In recent years, the non-profit organization has stepped up its charitable giving, donating millions of dollars annually to organizations supporting the arts, journalism and humanitarian causes. At the same time, The Times investigation revealed, the organization has funneled an increasing amount each year — reaching around $2 million in 2020 — to its own rank and file for serving on numerous committees and performing various tasks.
”No other awards community shows as much love and generosity to others quite like the HFPA,” the Globes posted on its official live blog mid-way through the event.
But for all of its efforts to burnish its reputation, the HFPA’s only real currency in Hollywood rests in the perceived value of its awards — and there, its stock has plummeted. While trophies will be sent to this year’s winners, it remains to be seen whether any stars will acknowledge them — or whether any of the studios that pump millions annually into wooing Globes voters will tout the wins in their marketing campaigns in the lead-up to the Oscars in March.
Indeed, given the HFPA’s current troubles and precarious position, many in Hollywood feel that the group would have been better off simply sitting this year out rather than attempting to plow ahead awkwardly with a celebrity-free ceremony.

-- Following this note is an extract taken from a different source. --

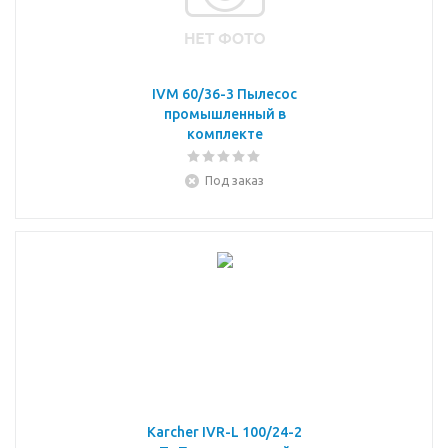
IVM 60/36-3 Пылесос
промышленный в
комплекте
Под заказ
Karcher IVR-L 100/24-2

“I think they definitely shot themselves in the foot,” said one source who has dealt with the organization for years but declined to be named out of fear of retaliation. “They needed to do a James Franco: When you [screw] up, go away and let people miss you, or hope they do. Instead, they’ve been in the news constantly for things they shouldn’t be.”
Times staff writers Christi Carras and Stacy Perman contributed to this report.